- AIM OF THE EXERCISE: Give the lines below, from the one containing "common name: Black alder" through the last line, as a JSON list of strings with one string per line. Leave out any blank lines.

- ENTRIES SUPPLIED:
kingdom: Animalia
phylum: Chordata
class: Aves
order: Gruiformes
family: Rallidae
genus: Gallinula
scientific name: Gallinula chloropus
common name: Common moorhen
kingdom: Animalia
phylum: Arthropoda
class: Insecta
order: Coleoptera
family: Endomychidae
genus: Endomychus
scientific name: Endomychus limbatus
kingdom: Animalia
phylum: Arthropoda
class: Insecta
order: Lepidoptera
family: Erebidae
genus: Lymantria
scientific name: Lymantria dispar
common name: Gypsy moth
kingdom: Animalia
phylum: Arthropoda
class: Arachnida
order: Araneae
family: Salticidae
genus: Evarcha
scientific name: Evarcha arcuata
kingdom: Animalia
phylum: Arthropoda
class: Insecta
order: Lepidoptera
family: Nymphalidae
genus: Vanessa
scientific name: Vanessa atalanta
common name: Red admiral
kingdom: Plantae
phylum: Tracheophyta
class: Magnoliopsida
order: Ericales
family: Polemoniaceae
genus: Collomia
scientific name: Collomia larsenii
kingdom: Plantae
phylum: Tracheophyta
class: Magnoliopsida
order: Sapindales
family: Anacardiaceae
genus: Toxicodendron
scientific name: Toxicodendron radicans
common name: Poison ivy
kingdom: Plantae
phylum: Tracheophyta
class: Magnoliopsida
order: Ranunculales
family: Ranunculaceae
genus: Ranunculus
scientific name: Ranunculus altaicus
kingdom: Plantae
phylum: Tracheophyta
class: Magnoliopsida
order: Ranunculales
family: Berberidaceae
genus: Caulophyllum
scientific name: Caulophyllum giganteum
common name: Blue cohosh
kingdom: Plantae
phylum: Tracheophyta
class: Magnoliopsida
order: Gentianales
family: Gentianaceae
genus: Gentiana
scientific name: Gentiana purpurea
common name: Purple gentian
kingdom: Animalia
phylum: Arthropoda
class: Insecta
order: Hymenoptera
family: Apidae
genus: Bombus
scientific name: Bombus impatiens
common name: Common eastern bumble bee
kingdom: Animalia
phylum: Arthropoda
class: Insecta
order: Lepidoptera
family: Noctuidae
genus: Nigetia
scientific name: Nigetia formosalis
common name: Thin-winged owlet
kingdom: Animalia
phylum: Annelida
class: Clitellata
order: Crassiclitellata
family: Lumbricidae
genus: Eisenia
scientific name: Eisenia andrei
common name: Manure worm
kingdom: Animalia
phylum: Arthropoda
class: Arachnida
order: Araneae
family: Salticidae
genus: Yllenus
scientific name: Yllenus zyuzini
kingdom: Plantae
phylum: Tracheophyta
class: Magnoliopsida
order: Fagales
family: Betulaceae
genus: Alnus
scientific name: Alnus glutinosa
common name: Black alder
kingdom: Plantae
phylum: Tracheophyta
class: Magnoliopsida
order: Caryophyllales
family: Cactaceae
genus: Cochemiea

- ANSWER TO THE PROBLEM:
[
  "common name: Black alder",
  "kingdom: Plantae",
  "phylum: Tracheophyta",
  "class: Magnoliopsida",
  "order: Caryophyllales",
  "family: Cactaceae",
  "genus: Cochemiea"
]